How can I reserve and allocate shared memory without the the backing of a file? I'm trying to reserve a large (many tens of GiBs) chunk of shared memory and use it in multiple processes as a form of IPC. However, most of this chunk won't be touched at all (the access will be really sparse; maybe a few hundred megabytes throughout the life of the processes) and I don't care about the data when the applications end.
So preferably, the method to do this should have the following properties:
- Doesn't commit the whole range. I will choose which parts to commit (actually use.) (But the pattern is quite unpredictable.)
- Doesn't need a memory-mapped file or anything like that. I don't need to preserve the data.

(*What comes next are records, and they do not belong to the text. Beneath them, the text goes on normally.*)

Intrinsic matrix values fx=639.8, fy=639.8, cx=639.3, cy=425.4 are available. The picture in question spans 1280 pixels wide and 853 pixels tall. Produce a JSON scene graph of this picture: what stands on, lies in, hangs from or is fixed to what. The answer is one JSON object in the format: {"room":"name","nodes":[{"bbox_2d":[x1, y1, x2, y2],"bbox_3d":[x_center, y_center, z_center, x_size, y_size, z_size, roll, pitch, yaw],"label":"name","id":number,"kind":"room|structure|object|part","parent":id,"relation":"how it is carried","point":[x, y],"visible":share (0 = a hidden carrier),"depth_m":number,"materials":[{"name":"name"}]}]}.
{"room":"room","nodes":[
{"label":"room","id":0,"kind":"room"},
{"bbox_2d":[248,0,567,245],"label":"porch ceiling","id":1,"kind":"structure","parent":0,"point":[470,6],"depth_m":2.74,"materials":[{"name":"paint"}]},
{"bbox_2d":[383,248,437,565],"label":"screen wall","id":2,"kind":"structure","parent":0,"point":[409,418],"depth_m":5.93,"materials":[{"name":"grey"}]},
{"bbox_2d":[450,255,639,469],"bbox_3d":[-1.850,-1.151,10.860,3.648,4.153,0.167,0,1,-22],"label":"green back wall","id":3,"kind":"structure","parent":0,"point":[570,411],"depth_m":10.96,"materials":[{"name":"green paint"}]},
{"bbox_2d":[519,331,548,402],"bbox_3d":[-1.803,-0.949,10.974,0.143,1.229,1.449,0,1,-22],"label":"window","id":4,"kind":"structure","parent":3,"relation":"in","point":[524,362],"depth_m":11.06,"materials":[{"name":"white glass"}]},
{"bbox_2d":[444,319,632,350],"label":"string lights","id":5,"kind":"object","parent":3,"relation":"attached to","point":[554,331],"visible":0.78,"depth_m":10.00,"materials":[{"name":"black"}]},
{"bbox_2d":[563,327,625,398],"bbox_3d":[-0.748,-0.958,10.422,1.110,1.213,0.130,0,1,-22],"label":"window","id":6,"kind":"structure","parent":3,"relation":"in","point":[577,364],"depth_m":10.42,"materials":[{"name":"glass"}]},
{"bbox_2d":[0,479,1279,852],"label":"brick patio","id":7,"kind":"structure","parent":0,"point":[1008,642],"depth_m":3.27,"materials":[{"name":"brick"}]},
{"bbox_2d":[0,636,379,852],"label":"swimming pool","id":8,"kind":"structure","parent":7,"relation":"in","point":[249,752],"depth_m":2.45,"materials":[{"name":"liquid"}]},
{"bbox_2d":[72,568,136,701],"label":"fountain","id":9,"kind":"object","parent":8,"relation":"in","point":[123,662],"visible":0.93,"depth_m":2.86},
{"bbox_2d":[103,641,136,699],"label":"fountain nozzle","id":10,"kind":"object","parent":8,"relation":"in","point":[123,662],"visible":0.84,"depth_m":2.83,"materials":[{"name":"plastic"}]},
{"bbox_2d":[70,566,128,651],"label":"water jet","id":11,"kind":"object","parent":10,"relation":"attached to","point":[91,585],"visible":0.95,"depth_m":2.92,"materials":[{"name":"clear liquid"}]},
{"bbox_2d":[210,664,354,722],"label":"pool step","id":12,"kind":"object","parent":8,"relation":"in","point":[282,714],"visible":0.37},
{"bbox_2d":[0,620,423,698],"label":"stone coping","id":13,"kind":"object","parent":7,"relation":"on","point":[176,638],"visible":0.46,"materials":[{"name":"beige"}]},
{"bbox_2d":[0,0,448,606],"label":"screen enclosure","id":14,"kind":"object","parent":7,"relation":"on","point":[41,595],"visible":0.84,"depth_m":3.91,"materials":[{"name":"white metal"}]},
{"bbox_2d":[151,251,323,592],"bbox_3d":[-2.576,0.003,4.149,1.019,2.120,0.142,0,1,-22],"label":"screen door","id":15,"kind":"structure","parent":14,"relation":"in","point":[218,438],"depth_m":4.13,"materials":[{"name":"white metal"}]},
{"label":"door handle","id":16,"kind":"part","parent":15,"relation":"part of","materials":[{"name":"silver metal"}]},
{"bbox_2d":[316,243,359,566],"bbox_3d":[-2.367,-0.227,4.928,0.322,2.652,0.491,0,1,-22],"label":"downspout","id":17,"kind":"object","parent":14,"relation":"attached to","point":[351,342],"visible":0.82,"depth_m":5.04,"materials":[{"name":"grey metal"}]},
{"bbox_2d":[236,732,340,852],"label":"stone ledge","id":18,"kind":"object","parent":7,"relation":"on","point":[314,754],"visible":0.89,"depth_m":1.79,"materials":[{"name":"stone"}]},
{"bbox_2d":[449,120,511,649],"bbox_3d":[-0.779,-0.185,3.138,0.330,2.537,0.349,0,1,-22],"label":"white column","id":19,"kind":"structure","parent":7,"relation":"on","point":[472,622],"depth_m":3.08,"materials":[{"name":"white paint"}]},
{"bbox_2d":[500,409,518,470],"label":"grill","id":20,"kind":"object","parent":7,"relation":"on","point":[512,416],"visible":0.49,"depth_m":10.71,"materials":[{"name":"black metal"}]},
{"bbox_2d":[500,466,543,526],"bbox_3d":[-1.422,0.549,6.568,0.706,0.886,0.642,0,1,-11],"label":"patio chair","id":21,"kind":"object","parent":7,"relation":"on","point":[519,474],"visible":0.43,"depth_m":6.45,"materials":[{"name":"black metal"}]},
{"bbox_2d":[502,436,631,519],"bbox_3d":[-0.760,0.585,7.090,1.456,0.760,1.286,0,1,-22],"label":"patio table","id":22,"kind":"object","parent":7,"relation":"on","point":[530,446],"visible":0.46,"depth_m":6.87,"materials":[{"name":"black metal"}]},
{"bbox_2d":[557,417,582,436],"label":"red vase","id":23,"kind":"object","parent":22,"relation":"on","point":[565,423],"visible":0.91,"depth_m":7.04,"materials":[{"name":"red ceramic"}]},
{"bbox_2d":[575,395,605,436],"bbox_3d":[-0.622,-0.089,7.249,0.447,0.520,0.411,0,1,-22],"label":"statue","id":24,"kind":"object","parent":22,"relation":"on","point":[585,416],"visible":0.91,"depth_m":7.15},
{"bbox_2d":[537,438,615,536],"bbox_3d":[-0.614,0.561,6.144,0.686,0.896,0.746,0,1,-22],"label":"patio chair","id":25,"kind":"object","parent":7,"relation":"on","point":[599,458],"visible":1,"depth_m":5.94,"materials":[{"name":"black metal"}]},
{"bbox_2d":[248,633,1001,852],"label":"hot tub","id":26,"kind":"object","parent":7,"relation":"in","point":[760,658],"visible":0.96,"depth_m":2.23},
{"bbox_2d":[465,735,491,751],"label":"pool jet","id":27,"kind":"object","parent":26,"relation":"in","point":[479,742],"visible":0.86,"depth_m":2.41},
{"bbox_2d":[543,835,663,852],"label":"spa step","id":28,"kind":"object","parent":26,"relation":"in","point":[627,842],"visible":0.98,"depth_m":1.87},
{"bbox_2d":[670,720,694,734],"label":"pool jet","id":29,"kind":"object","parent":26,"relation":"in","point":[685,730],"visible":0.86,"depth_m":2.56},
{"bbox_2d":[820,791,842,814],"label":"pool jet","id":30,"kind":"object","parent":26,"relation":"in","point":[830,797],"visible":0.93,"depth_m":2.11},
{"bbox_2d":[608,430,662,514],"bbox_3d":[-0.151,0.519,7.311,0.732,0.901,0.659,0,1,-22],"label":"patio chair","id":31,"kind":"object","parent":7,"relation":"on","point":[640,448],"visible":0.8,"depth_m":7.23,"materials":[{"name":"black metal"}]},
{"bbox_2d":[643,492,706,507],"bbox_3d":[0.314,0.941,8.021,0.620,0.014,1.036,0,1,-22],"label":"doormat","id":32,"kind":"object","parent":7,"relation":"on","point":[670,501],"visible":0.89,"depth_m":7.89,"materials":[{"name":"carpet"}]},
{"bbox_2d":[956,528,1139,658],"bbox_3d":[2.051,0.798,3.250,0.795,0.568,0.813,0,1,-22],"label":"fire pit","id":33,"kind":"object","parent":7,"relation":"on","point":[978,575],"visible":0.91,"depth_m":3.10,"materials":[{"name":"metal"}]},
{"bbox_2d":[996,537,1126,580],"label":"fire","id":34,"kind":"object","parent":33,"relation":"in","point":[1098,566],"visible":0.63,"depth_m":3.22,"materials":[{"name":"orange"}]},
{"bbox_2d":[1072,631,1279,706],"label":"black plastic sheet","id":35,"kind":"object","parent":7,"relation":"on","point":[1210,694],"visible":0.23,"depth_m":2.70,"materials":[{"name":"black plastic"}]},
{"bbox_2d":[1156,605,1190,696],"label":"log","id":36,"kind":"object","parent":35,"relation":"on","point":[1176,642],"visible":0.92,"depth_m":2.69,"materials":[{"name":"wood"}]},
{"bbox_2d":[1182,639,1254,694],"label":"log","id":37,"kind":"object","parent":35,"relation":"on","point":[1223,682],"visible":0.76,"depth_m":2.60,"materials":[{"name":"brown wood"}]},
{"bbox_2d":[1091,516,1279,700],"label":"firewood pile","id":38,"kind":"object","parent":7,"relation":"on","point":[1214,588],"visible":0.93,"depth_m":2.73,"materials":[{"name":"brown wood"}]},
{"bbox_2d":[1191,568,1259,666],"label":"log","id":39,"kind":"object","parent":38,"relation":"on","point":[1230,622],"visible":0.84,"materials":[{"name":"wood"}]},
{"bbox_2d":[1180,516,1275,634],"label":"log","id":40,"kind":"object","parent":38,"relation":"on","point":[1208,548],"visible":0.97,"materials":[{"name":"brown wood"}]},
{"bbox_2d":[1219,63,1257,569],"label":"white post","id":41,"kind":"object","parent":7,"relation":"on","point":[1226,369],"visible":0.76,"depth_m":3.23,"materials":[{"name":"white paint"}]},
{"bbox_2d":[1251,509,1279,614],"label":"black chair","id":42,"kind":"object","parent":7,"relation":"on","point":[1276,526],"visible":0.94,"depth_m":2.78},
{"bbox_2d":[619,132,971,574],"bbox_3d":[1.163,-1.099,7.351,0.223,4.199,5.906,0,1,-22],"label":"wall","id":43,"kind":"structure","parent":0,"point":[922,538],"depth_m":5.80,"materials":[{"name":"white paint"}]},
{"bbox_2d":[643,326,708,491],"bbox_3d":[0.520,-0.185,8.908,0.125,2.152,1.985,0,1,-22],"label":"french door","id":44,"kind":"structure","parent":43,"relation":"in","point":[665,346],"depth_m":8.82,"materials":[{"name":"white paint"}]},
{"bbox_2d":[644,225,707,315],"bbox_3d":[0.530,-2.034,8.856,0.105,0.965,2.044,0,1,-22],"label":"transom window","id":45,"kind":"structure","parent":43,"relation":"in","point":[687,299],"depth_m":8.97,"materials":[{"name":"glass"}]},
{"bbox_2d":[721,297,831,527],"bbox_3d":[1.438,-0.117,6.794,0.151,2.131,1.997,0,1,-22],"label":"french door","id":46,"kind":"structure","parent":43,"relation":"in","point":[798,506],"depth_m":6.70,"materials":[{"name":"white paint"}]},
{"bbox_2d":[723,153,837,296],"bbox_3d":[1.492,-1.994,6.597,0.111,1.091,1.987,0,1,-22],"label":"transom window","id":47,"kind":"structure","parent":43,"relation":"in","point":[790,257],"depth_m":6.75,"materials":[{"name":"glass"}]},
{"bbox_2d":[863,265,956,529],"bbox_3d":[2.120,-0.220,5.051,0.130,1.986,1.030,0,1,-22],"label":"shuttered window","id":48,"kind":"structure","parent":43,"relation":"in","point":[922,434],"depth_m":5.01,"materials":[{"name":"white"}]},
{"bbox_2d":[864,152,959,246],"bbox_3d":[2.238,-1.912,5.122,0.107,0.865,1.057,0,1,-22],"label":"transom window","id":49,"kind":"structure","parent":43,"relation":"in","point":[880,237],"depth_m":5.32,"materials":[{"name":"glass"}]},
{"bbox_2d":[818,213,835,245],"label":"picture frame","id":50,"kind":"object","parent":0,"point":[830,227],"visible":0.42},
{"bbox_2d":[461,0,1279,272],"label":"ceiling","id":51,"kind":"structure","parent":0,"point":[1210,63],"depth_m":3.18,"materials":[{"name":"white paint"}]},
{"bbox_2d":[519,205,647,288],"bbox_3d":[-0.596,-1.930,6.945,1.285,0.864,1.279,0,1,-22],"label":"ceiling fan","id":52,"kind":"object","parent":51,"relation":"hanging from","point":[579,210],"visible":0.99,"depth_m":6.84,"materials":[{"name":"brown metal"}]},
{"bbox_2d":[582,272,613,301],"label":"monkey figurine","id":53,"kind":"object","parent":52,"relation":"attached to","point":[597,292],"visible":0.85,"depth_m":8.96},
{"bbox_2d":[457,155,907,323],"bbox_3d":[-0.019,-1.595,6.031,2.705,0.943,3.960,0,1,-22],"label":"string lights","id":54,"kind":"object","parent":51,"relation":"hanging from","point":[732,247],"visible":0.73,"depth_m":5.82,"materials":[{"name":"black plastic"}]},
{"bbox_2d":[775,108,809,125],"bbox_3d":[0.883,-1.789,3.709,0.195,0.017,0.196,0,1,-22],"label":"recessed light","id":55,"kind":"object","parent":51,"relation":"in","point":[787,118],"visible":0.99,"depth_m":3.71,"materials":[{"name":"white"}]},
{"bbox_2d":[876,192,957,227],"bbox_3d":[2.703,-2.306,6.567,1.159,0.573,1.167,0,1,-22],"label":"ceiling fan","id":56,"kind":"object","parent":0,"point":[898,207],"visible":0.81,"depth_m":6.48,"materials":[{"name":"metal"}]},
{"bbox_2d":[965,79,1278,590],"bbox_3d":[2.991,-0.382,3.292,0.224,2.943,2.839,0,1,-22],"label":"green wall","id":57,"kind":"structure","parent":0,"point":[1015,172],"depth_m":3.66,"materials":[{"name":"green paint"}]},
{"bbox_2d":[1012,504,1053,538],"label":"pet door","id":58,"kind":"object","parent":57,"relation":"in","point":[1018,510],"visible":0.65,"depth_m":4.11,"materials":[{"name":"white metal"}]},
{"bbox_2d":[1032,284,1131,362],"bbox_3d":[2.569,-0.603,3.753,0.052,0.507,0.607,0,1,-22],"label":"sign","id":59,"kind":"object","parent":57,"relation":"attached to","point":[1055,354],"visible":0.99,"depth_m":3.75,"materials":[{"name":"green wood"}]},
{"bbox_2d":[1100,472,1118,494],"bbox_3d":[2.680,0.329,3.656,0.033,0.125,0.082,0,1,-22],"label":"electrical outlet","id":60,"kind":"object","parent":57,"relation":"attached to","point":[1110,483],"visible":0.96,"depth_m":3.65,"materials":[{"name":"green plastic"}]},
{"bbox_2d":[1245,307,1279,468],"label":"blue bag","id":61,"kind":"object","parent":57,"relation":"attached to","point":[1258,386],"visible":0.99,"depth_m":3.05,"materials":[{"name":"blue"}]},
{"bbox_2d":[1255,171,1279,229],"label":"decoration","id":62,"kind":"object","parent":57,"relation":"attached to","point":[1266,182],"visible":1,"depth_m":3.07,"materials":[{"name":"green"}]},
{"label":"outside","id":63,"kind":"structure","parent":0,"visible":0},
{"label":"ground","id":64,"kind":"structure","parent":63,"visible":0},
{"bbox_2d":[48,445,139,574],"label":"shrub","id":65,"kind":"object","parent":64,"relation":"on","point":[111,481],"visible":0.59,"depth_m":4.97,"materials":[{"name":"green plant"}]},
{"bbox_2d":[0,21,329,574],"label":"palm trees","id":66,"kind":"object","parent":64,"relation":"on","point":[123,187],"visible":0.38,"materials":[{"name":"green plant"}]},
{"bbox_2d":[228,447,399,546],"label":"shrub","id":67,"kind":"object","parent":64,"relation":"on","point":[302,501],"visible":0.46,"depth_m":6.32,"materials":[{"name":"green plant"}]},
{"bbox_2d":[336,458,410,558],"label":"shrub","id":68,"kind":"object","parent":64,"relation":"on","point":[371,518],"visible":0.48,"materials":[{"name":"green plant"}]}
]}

- Lets me access the memory area from multiple processes (I'll handle the locking explicitly.)
- Works in both Linux and Windows (obviously a 64-bit OS is needed.)
- Actually uses shared memory. I need the performance.
- (NEW) The OS or the library doesn't try to initialize the reserved region (to zero or whatever.) This is obviously impractical and unnecessary.
I've been experimenting with boost::interprocess::shared_memory_object, but that causes a large file to be created on the filesystem (with the same size as my mapped memory region.) It does remove the file afterwards, but that hardly helps.
Any help/advice/pointers/reference is appreciated.
P.S. I do know how to do this on Windows using the native API. And POSIX seems to have the same functionality (only with a cleaner interface!) I'm looking for a cross-platform way here.
UPDATE: I did a bit of digging, and it turns out that the support that I thought existed in Windows was only a special case of memory-mapped files, using the system page file as a backing. (I'd never noticed it before because I had used at most a few megabytes of shared memory in the past projects.)